Margo Jefferson, Negroland: A Memoir
This memoir is one I continually try to remember to get ahold of and read, so I’m taking this as a final reminder. Jefferson writes, “Negroland is my name for a small region of Negro America where residents were sheltered by a certain amount of privilege and plenty.” In her review in the Times, Tracy K. Smith writes, “[The] manner of instilling in children the understanding that with privilege comes responsibility…strikes me as the true impetus for Jefferson’s book. For once we become accustomed to delicious glimpses of Negroland’s impeccable manners and outfits, the meticulously orchestrated social opportunities and fastidiously maintained hairstyles, what we begin to notice is the cost and weight of this heavy collective burden.”

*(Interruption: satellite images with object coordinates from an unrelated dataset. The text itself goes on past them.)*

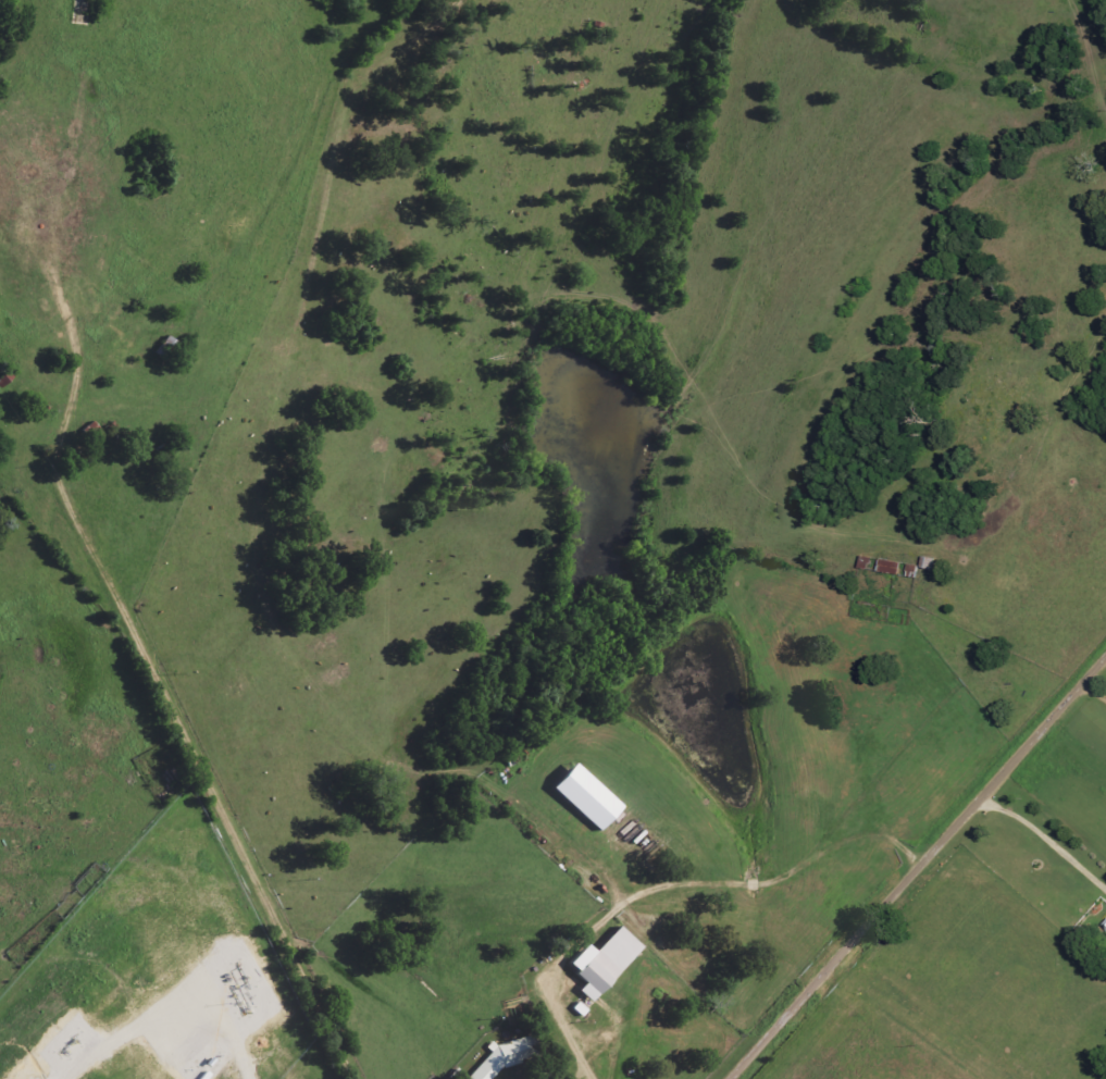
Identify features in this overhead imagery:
building: (590, 798)
road: (1044, 843)
road: (918, 870)
building: (1092, 922)
building: (606, 963)
building: (581, 1009)
road: (564, 1032)

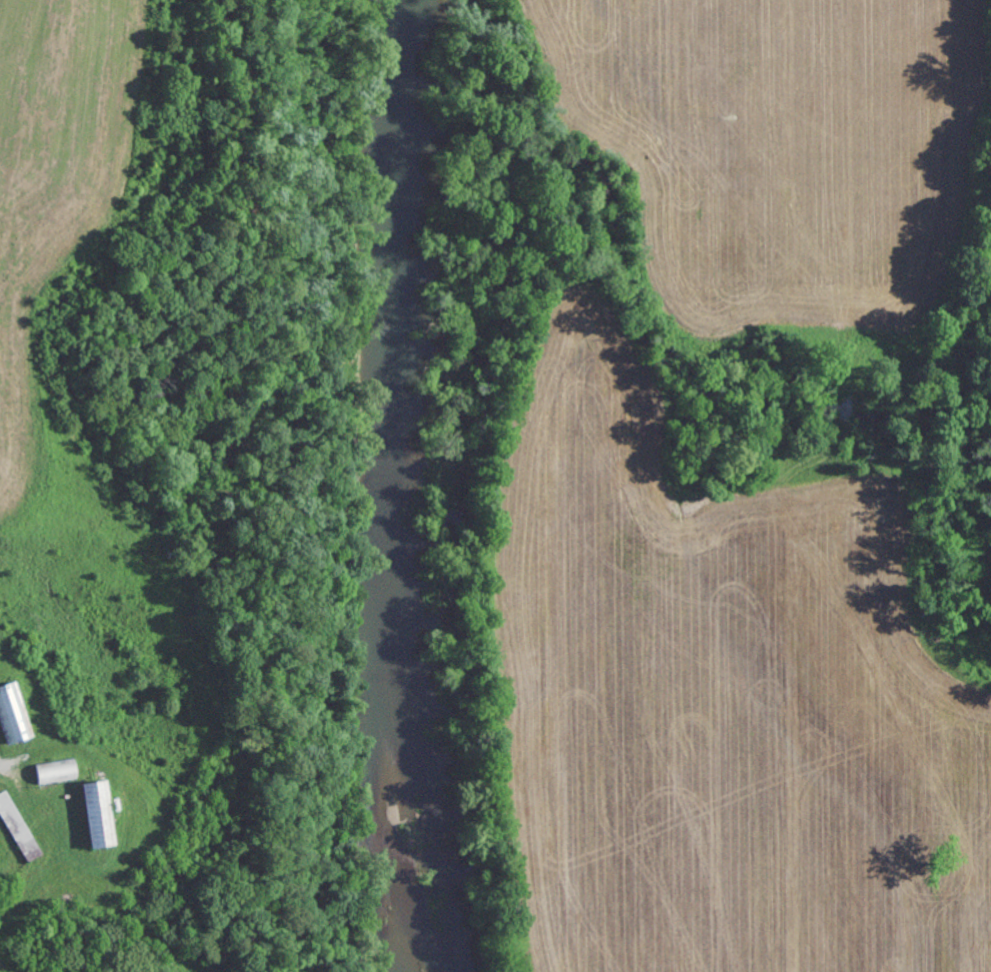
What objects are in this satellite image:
river: (389, 487)
building: (14, 714)
building: (100, 815)

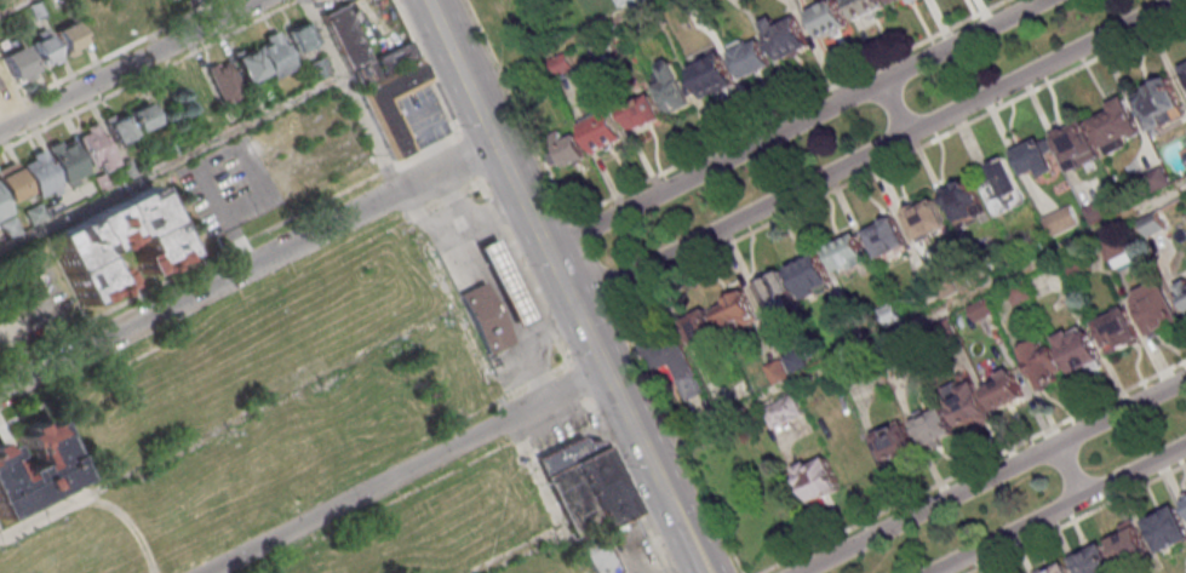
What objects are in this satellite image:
building: (893, 1)
building: (151, 3)
road: (14, 7)
building: (867, 7)
building: (828, 18)
building: (95, 23)
building: (786, 35)
building: (67, 36)
building: (297, 41)
road: (557, 43)
building: (43, 49)
road: (112, 56)
building: (750, 57)
building: (16, 61)
building: (263, 62)
road: (129, 66)
road: (427, 67)
building: (1184, 69)
building: (712, 74)
road: (151, 75)
building: (380, 77)
building: (2, 82)
building: (224, 83)
building: (671, 87)
building: (1156, 102)
road: (891, 108)
road: (519, 109)
road: (791, 109)
building: (641, 112)
building: (141, 117)
building: (1115, 123)
road: (487, 124)
road: (793, 124)
building: (117, 128)
building: (601, 129)
building: (1075, 144)
building: (95, 147)
road: (872, 151)
building: (567, 152)
road: (469, 156)
building: (1033, 157)
road: (899, 160)
building: (67, 161)
road: (171, 163)
building: (40, 174)
building: (1002, 187)
building: (962, 200)
building: (3, 206)
building: (924, 218)
building: (1060, 218)
building: (1151, 223)
building: (884, 236)
building: (114, 242)
building: (847, 253)
building: (1116, 253)
road: (593, 262)
road: (248, 267)
road: (524, 272)
road: (559, 275)
building: (506, 280)
building: (794, 283)
road: (446, 286)
building: (1182, 289)
building: (1154, 306)
building: (734, 310)
building: (485, 317)
road: (918, 325)
building: (1116, 330)
building: (701, 334)
building: (1078, 349)
building: (668, 356)
building: (1041, 361)
road: (578, 382)
building: (1004, 389)
building: (967, 407)
building: (782, 412)
building: (932, 426)
road: (638, 437)
road: (677, 438)
building: (892, 442)
building: (855, 464)
road: (973, 466)
building: (34, 467)
road: (1065, 470)
road: (404, 471)
road: (990, 475)
building: (819, 480)
road: (628, 486)
building: (590, 488)
building: (1184, 499)
road: (1057, 507)
road: (54, 511)
road: (1076, 518)
building: (1166, 528)
building: (1126, 542)
road: (522, 551)
building: (599, 557)
building: (1092, 560)
building: (1056, 569)

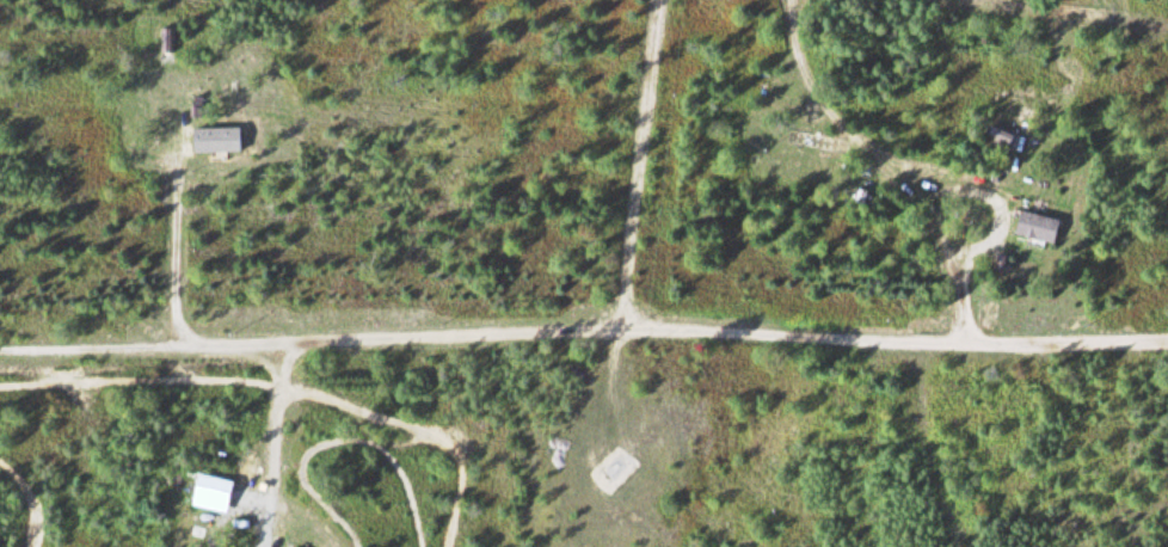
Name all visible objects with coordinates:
road: (1063, 13)
building: (219, 138)
building: (820, 142)
road: (641, 162)
road: (887, 162)
road: (999, 199)
building: (1039, 226)
road: (170, 235)
road: (678, 326)
road: (94, 346)
road: (286, 376)
road: (169, 381)
road: (381, 440)
road: (269, 442)
building: (209, 493)
road: (26, 501)
building: (294, 546)
building: (297, 546)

Rona Jaffe, The Best of Everything
In her New Yorker review, Michele Moses describes Jaffe’s book as “what you would get if you took Sex and the City and set it inside Mad Men’s universe… In order to write it, Jaffe interviewed 50 women about ‘the things nobody spoke about in polite company’: losing their virginities, getting abortions, being sexually harassed. ‘I thought that if I could help one young woman sitting in her tiny apartment thinking she was all alone and a bad girl, then the book would be worthwhile,’ Jaffe wrote.”
Cormac McCarthy, All the Pretty Horses
While I’m obsessed with Blood Meridian, I’ve never gotten around to All the Pretty Horses. It’s an American classic at this point, so I don’t know I’m going to provide much insight into the text that isn’t already out there in copious amounts. But I didn’t realize it was named after a (likely) Black American lullaby, and that is the source of McCarthy’s title.